_The task_. Reproduce word for word the lines between those holding "left elbow: (170, 167)" and "left hip: (118, 244)", inclusive, and nothing else from the data below.

_Exercise input_.
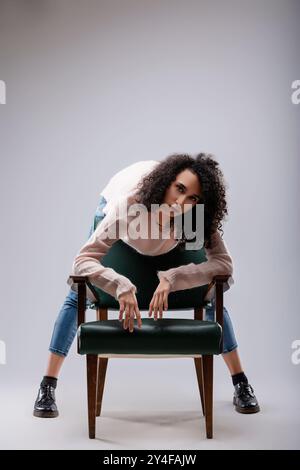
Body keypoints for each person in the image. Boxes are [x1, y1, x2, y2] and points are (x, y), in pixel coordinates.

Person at [33, 153, 260, 418]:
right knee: (79, 294)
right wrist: (120, 284)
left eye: (193, 198)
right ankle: (47, 386)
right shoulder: (130, 206)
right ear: (168, 182)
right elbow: (82, 260)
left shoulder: (193, 216)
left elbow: (223, 264)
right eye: (180, 189)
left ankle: (240, 382)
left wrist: (173, 277)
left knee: (209, 295)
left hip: (163, 234)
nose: (181, 202)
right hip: (122, 207)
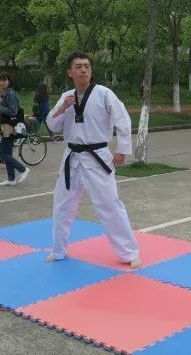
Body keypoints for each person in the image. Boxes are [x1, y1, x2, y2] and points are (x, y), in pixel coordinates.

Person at [45, 52, 141, 268]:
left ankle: (129, 252)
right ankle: (59, 250)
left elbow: (122, 120)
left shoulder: (104, 94)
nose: (83, 70)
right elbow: (51, 125)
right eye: (78, 67)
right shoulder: (66, 97)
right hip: (71, 157)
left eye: (87, 66)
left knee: (109, 204)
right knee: (62, 205)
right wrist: (63, 108)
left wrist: (122, 150)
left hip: (98, 156)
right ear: (69, 72)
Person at [0, 72, 30, 186]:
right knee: (7, 153)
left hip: (10, 126)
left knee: (2, 153)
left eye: (4, 80)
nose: (1, 82)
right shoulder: (4, 93)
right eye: (0, 80)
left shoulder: (10, 94)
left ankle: (23, 169)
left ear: (9, 81)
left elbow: (13, 111)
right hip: (6, 125)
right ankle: (11, 179)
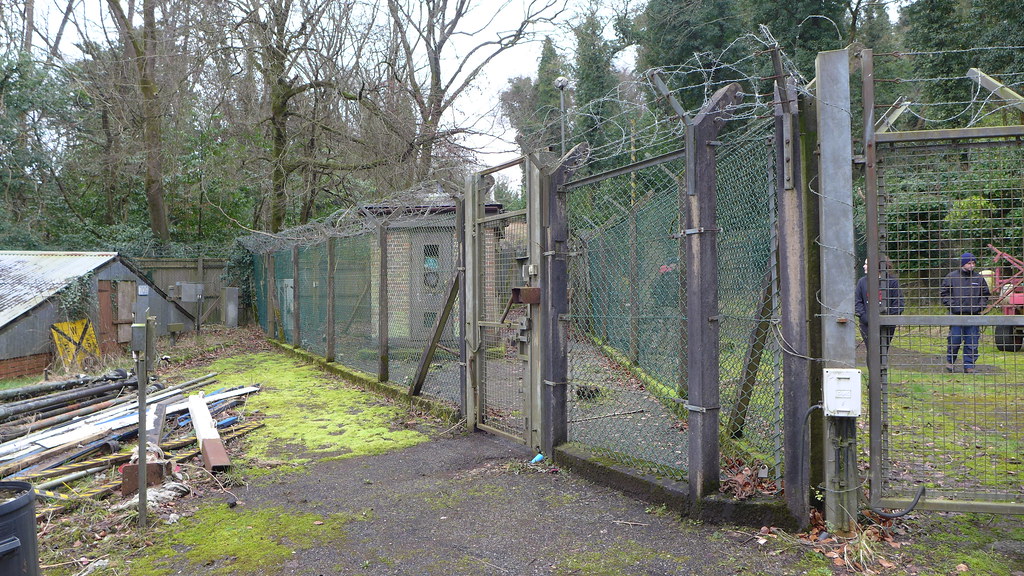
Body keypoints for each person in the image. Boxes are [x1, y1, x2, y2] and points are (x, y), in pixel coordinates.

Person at [940, 252, 991, 373]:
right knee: (954, 339)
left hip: (973, 316)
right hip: (956, 316)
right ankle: (950, 362)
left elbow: (985, 295)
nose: (971, 265)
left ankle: (969, 366)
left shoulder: (979, 278)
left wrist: (979, 307)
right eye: (969, 263)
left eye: (973, 263)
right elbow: (944, 294)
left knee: (972, 342)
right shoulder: (952, 277)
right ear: (963, 264)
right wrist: (954, 307)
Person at [855, 255, 905, 364]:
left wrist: (887, 320)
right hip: (867, 325)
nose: (864, 266)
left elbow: (898, 304)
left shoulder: (892, 282)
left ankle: (882, 373)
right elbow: (858, 303)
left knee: (883, 351)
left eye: (866, 264)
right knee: (872, 351)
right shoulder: (862, 282)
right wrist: (866, 319)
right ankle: (873, 374)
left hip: (887, 326)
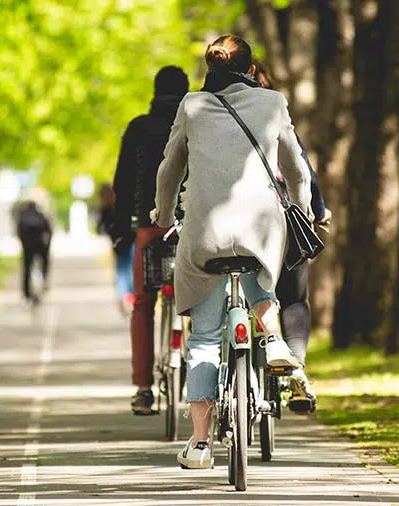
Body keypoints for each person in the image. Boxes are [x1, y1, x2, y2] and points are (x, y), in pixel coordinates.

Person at [151, 35, 311, 469]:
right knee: (263, 276)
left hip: (205, 231)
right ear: (250, 65)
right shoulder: (273, 102)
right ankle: (274, 339)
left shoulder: (192, 105)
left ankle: (200, 444)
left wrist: (163, 214)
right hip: (262, 228)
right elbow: (296, 168)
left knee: (203, 339)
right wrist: (305, 210)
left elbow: (170, 167)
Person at [109, 65, 190, 415]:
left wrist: (121, 229)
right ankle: (205, 378)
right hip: (191, 226)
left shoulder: (139, 128)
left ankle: (143, 388)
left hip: (149, 225)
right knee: (204, 305)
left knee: (143, 305)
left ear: (155, 92)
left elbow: (122, 181)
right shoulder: (197, 123)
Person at [253, 60, 332, 413]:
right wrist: (315, 210)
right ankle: (297, 366)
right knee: (295, 298)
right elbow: (303, 171)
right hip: (283, 218)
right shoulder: (274, 111)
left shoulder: (210, 113)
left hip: (232, 227)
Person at [97, 183, 135, 315]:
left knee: (122, 271)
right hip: (130, 241)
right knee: (129, 270)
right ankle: (129, 296)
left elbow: (100, 229)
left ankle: (123, 298)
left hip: (118, 244)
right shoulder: (122, 205)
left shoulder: (105, 209)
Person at [16, 200, 52, 304]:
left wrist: (23, 244)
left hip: (28, 247)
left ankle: (26, 294)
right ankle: (44, 280)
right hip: (40, 246)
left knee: (26, 269)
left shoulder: (23, 217)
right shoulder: (41, 216)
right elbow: (49, 231)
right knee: (44, 264)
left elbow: (19, 232)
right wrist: (47, 246)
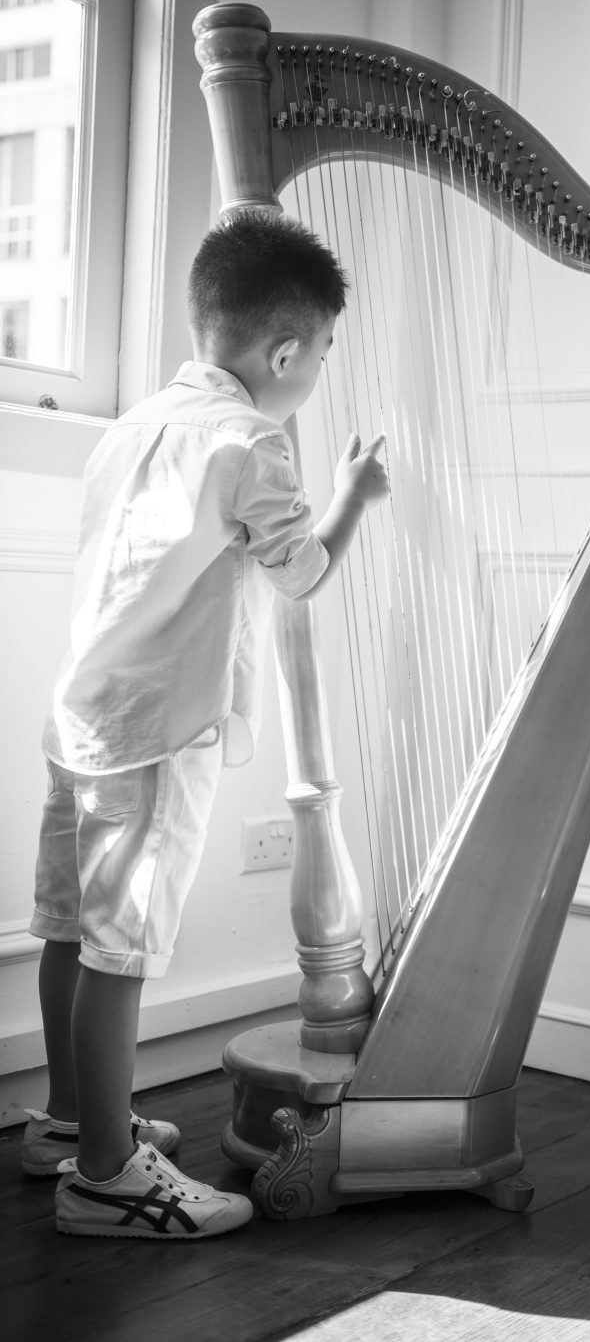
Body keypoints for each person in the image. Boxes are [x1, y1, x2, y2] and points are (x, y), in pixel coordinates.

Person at [24, 211, 389, 1239]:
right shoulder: (251, 438)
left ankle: (64, 1117)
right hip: (156, 727)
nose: (316, 370)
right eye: (319, 352)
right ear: (284, 351)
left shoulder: (134, 422)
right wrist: (353, 494)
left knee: (68, 923)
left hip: (85, 707)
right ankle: (103, 1174)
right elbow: (301, 571)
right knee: (121, 947)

_Response to the exercise_.
left elbow: (170, 167)
Person at [109, 65, 190, 415]:
left wrist: (121, 229)
right ankle: (205, 378)
right hip: (191, 226)
left shoulder: (139, 128)
left ankle: (143, 388)
left hip: (149, 225)
right knee: (204, 305)
left knee: (143, 305)
left ear: (155, 92)
left elbow: (122, 181)
right shoulder: (197, 123)
Person at [253, 60, 332, 413]:
right wrist: (315, 210)
right ankle: (297, 366)
right knee: (295, 298)
right elbow: (303, 171)
right hip: (283, 218)
right shoulder: (274, 111)
left shoulder: (210, 113)
left hip: (232, 227)
Person at [97, 183, 135, 315]:
left knee: (122, 271)
right hip: (130, 241)
right knee: (129, 270)
right ankle: (129, 296)
left elbow: (100, 229)
left ankle: (123, 298)
left hip: (118, 244)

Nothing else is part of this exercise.